*** Opening of Provided records ***
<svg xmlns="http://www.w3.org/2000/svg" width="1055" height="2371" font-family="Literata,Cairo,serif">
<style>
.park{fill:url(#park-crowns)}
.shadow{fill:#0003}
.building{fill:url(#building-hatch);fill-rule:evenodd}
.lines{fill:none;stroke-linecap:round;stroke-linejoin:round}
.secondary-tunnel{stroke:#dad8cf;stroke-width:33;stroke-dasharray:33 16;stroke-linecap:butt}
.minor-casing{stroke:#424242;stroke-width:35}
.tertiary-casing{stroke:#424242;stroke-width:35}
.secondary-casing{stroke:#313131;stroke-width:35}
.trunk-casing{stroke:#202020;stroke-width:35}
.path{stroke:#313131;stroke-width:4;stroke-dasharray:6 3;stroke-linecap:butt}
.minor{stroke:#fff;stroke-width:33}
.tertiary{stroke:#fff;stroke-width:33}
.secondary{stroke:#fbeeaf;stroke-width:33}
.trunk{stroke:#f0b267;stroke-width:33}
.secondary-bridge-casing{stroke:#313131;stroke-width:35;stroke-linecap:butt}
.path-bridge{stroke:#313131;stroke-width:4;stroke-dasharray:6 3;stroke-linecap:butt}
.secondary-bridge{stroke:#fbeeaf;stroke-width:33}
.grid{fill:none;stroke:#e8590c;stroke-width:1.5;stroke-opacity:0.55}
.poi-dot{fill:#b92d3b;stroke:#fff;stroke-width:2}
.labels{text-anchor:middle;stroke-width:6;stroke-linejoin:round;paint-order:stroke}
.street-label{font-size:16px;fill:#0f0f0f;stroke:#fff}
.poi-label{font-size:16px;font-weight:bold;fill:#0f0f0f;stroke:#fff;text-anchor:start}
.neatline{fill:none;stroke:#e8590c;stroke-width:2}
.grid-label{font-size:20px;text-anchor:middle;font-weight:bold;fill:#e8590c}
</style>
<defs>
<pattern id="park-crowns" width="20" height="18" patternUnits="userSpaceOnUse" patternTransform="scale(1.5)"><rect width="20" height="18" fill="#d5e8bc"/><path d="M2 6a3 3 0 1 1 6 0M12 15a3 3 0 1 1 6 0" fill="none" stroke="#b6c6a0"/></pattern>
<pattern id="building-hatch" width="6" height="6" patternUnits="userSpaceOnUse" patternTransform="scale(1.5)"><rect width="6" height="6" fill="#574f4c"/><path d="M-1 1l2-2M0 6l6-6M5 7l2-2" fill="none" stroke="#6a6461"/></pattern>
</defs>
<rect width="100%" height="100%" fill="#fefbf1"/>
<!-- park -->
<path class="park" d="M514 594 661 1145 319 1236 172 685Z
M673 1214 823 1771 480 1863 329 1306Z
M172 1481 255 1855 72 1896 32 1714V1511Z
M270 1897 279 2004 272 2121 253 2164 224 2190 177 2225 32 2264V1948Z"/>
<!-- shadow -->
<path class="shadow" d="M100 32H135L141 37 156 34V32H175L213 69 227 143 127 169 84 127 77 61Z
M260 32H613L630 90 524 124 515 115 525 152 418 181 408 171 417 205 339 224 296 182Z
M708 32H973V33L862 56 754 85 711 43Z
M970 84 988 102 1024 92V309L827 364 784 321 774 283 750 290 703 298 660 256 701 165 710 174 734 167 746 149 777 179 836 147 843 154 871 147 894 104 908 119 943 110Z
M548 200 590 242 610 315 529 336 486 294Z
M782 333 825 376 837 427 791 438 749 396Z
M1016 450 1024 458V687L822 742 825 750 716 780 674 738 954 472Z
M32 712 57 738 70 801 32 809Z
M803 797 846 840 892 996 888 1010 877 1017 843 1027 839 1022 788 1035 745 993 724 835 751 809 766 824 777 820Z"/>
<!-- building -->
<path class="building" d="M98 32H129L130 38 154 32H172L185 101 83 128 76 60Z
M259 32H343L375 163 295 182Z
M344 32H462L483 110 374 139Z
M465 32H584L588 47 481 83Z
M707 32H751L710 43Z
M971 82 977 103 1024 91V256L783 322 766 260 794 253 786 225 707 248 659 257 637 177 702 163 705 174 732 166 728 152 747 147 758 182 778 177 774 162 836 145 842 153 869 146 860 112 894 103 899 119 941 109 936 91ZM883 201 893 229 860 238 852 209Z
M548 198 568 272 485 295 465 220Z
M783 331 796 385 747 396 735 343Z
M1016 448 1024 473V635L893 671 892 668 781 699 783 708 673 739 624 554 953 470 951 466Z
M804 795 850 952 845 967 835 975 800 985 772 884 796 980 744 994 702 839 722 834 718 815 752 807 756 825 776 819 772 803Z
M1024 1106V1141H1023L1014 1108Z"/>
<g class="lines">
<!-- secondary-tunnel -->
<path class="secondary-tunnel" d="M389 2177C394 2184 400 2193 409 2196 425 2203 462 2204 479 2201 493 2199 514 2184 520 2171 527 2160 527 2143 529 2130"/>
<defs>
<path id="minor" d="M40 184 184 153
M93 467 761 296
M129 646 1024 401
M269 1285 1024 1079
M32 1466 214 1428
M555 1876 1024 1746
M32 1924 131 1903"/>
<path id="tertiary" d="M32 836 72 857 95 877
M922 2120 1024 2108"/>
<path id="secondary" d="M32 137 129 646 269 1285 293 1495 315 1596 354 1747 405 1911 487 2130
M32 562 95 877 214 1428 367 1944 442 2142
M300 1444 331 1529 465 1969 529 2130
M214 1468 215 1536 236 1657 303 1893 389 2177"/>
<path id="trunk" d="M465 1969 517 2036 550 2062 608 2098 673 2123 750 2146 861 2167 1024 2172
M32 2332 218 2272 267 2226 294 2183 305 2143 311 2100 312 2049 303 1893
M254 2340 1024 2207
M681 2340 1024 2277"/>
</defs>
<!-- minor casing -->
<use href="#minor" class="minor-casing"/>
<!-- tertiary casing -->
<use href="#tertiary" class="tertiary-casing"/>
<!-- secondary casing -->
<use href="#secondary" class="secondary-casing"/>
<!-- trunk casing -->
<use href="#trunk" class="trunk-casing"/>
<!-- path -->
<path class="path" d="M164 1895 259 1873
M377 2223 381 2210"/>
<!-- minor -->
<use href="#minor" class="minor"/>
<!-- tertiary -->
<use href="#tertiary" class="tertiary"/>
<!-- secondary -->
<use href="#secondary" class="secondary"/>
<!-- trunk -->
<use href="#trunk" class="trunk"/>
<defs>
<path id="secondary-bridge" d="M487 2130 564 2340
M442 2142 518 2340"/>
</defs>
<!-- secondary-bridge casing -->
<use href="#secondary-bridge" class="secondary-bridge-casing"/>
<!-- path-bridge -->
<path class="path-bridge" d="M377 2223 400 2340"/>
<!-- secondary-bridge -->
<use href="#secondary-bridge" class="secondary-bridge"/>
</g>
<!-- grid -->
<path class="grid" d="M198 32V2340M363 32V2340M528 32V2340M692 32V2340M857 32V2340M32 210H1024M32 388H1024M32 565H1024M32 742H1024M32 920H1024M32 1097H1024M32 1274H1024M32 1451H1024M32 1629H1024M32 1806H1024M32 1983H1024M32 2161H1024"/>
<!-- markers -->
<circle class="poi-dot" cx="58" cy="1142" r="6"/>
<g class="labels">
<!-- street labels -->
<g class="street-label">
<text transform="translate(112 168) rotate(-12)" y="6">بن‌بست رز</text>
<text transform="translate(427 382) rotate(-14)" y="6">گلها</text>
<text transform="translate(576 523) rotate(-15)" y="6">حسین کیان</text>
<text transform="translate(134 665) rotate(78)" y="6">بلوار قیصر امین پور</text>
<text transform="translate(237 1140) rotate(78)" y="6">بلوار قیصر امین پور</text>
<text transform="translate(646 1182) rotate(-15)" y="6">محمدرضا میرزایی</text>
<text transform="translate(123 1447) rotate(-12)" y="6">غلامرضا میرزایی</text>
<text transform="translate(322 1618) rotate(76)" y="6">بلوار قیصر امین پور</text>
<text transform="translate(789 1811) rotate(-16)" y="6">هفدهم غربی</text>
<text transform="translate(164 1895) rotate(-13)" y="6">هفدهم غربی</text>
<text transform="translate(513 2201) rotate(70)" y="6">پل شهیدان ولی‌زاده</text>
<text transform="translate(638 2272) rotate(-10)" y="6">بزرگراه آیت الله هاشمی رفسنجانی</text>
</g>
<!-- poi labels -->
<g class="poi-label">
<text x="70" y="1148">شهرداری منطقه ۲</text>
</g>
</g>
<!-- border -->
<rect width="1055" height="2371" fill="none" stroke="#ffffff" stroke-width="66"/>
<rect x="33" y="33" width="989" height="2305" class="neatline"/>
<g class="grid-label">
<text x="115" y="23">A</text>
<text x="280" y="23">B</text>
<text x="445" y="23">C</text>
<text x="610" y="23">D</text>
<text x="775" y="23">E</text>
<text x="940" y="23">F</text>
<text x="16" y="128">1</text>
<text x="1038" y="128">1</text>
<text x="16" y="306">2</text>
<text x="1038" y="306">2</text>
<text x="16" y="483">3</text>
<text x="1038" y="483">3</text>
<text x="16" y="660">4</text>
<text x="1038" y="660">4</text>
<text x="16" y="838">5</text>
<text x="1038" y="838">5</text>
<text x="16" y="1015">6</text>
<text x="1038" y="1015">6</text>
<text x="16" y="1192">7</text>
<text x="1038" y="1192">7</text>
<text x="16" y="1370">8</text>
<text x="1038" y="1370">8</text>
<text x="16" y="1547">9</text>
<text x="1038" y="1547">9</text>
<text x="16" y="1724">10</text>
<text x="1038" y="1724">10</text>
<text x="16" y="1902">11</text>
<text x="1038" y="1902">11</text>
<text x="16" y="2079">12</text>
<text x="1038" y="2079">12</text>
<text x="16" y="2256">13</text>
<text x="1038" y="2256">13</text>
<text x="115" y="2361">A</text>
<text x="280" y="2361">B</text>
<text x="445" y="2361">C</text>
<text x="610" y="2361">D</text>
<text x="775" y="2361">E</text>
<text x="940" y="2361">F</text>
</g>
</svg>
*** Close of Provided records ***
* _Directions_: Find how many lines above include "crowns"; reply with the number only.

* _Solution for this exercise_: 2